Per serving: 329 calories, 13 grams protein, 6 grams fat (17% calories from fat), 1.7 grams saturated fat, 56 grams carbohydrate, 5 milligrams cholesterol, 79 milligrams sodium, 5 grams fiber.
Carb count: 4.
Go meatless: Cook and stir 1/2 cup whole kasha in a large, nonstick skillet on mediumhigh for 2 minutes or until hot and slightly toasted; spoon into a bowl. In same skillet, heat 1 tablespoon olive oil. Stir in 1 1/2 cups chopped onion and 1 cup chopped green bell pepper; cook and stir 5 minutes or until softened. Add 2 tablespoons chili powder and 1 tablespoon minced garlic; cook and stir 1 minute or until fragrant. Add reserved kasha and 2 cups boiling water. Simmer, covered, 7 minutes or until kasha is almost tender. Stir in 1 (15-ounce) can rinsed reduced-sodium pinto beans, 1 cup thawed frozen corn and 1 teaspoon coarse salt. Cook 3 more minutes or until kasha is tender. Spoon into 8 taco shells. Top with any shredded cheese, shredded lettuce, chopped tomatoes and reduced-fat sour cream.

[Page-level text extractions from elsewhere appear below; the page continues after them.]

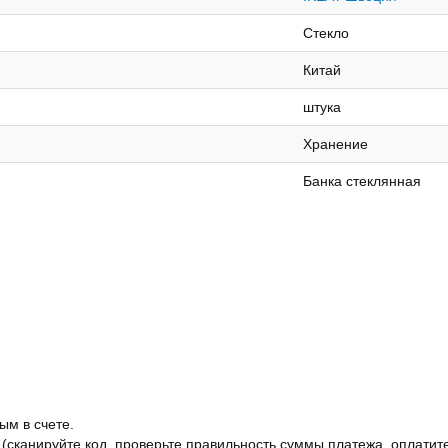
Стекло
Китай
штука
Хранение
Банка стеклянная
ым в счете.
 (сканируйте код, проверьте правильность суммы платежа, оплатите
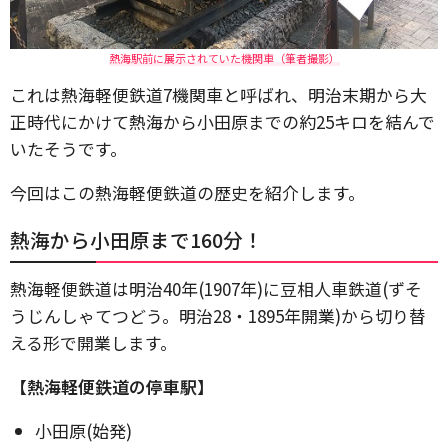
熱海駅前に展示されていた機関車（筆者撮影）
これは熱海軽便鉄道7機関車と呼ばれ、明治末期から大
正時代にかけて熱海から小田原までの約25キロを結んで
いたそうです。
今回はこの熱海軽便鉄道の歴史を紹介します。
熱海から小田原まで160分！
熱海軽便鉄道は明治40年(1907年)に豆相人車鉄道(ずそ
うじんしゃてつどう。明治28・1895年開業)から切り替
える形で開業します。
【熱海軽便鉄道の停車駅】
小田原(始発)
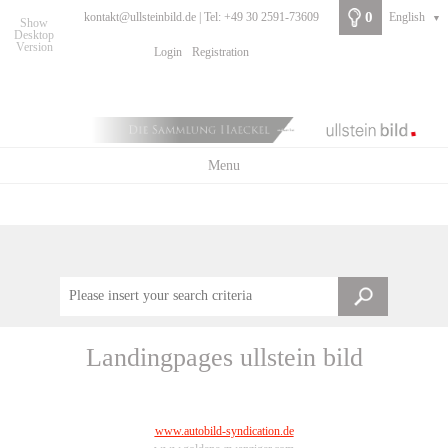
0
kontakt@ullsteinbild.de | Tel: +49 30 2591-73609
English
▼
Show
Desktop
Version
Login
Registration
Menu
Landingpages ullstein bild
www.autobild-syndication.de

TIP: Kasha is roasted buckwheat. Look for it with the grains or in the ethnic foods section. Kasha usually comes as whole or medium granulation.
MOROCCAN BEEF KEBABS
In a large bowl, combine 2 tablespoons chopped cilantro, 2 tablespoons olive oil, 3 cloves minced garlic, 2 teaspoons cumin, 1 teaspoon paprika and 1/4 teaspoon cayenne pepper; mix well. Cut 1 1/4 pounds boneless beef top-sirloin steak, 1 medium onion and 1 medium green bell pepper into 1-inch pieces. Place marinade, meat and vegetables into a resealable plastic bag; turn to coat. Refrigerate 4 hours, turning once. Remove meat and vegetables from bag, discarding marinade. Alternately thread meat and vegetables onto four 12-inch skewers. Broil 3 to 4 inches from heat for 8 to 10 minutes for medium-rare to medium doneness, turning once. Season with coarse salt to taste. Serve with couscous and a red-tipped lettuce salad. Add pita bread.